Issue date: 10/3/05 Section: Culture
Civil and mechanical engineering associate professor Dr. Ken Blundell grabs the hot seat this week on
Media Credit: Heidi Schallberg
Civil and mechanical engineering associate professor Dr. Ken Blundell grabs the hot seat this week on "Who Wants to Be a Millionaire."

Ever fantasize about seeing your professor in the hot seat as revenge for some of those exams? Some students might get their chance this week when civil and mechanical engineering associate professor Dr. Ken Blundell takes the seat as a contestant on the trivia game show "Who Wants to Be a Millionaire?"
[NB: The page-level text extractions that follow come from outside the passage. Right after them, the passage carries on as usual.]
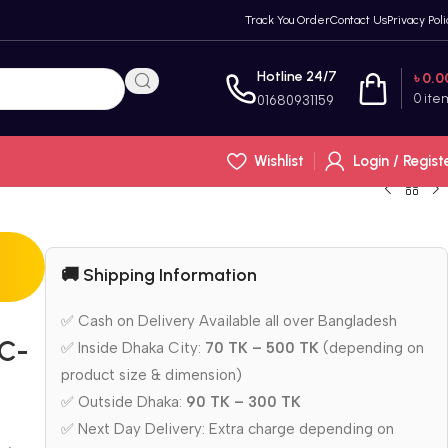
Track You Order
Contact Us
Privacy Poli
Hotline 24/7
৳
0.0
0
ite
01680931159
Wishlist
Login / Regist
🚚 Shipping Information
✅ Cash on Delivery Available all over Bangladesh
AC-
✅ Inside Dhaka City:
70 TK – 500 TK
(depending on
product size & dimension)
✅ Outside Dhaka:
90 TK – 300 TK
✅ Next Day Delivery: Extra charge depending on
Even Blundell hasn't seen the two "Millionaire" shows that are scheduled to air this Wednesday and Thursday on KSHB 41 at 4 p.m. While he isn't supposed to reveal how well he did on the show before it airs, he already beat out about 22,000 applicants for the chance to audition against 250 others for one of eight contestant spots.

"I've always been into trivia," he explained. But Blundell had never been on a national game show, so he decided to try.

After applying online, the show called Blundell to audition in New York this July. He had to answer 30 questions to proceed to the final interview.

"You could flunk the interview if you weren't a very interesting person," he laughed.

In August, he returned to New York to tape the shows with his wife, Kathryn, and his son, Sam (a UMKC sophomore) in the audience.

Before Blundell left to do the show he gave his own auditions.

"I did have an audition for several people who wanted to be a phone-a-friend, and I had a quiz night to check them out," he said. Each contestant could pick five people to wait by a land-line phone for up to seven hours to quickly help with an answer. Blundell called on his "old trivia buddies," who previously competed with him on quiz nights at O'Dowd's.

At the studio, the contestants were even instructed on the proper way to sit in the chair on stage.

"You sidle up backwards, you scoot your bum on it, and then you put your hands back and grab hold of the monitor to swing yourself around," described Blundell. "Everybody had to prove they could do it before they were allowed on."

Once it was his turn in the chair, Blundell's acting and teaching experience helped him in front of the hundreds of people in the studio audience.